OPUS

Specialty Item Flow Measuring Devices

Image provided by Watts Water Technologies

Flow-measuring devices are used in a piping system to determine accurate flow rates. Depending on their use, they might be called a flow meter, flow indicator, flow gauge, flow rate sensor, or liquid meter; and they can be constructed of metal (e.g., stainless steel, brass, aluminum), or plastic (e.g., PVC, nylon, PVDF). These meters use some method of determining the velocity of the fluid. Velocity and the internal cross sectional area of the pipe are used to determine flow.

Differential pressure devices are based on Bernoulli’s Principle, which states that the pressure drop across some constriction is proportional of the square of the flow rate. Differential pressure flow meters use laminar plates, a venturi, nozzles, or an orifice to cause a constriction, and measure the pressure drop across that constriction to determine flow. These meters are rugged and work well with clean liquids. They have an inherent disadvantage of restricting flow to create a pressure drop. They can, however also measure temperature and pressure.

Electromagnetic flow meters (megameters) operate on the principle of Faraday’s Law, which states that voltage is induced in a conductive liquid (like water) as it flows at a right angle through a magnetic field. The induced voltage is proportional to the speed of the fluid. Megameters create the necessary magnetic field using an electromagnet and determine flow rate using the induced voltage to determine velocity, along with the internal area of the meter.
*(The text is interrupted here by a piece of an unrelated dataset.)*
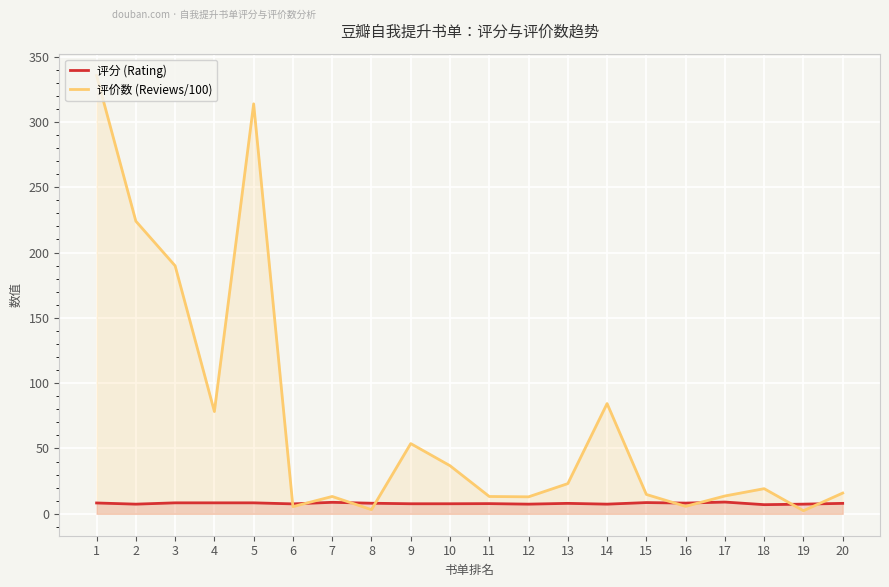

What is the difference between the second highest and minimum values in the 评分 (Rating) series?

1.8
These meters feature no moving parts and a low pressure drop.

Rotameters (or variable area flow meters) consist of a tapered vertical tube, a float, and a calibrated scale. Water flow upward through the tube and causes the float to rise. The tube area increases with height, so the more water flow, the higher the float. The position of the float is read on the scale to determine flow rate.

Turbine or Paddle Wheel flow meters place a turbine or paddle wheel in the path of the flowing liquid. The liquid causes the turbine or wheel to spin, and the rate of spin is proportional to velocity of the liquid. Strainers should be installed upstream to prevent debris in the fluid from damaging the components.

Ultrasonic flow meters use sound waves to measure the velocity of the fluid. Because sound waves pass through solids, these meters can be mounted external to the pipe with zero pressure drop. Further, because everything is external, there is no fouling or damage to any components. With no moving parts, these are reliable meters.

Vortex flow meters require an obstruction (bluff body) to be installed in the flow stream. This causes downstream vortices which form alternately on either side of the bluff body. The vortices form high and low pressure zones that oscillate and frequencies that are proportional to the fluid’s velocity. These meters have no moving parts and are accurate over a long period of time.

Coriolis mass flow meters are based on the Coriolis effect. That is, the deflection of moving objects from the perspective of a rotating reference frame (think of throwing a ball while on a merry-go-round – the ball will appear to fly in a curved path although it is actually flying straight). The Coriolis effect is why hurricanes form a spiral. These meters cause a Coriolis acceleration and measure the forces generated, which are proportional to the velocity of the fluid. Coriolis meters use this technique to measure flow, but they can also measure density, mass flow, and temperature. Thus, they can be used to measure the total energy being transported through the pipe. These meters have very high accuracy.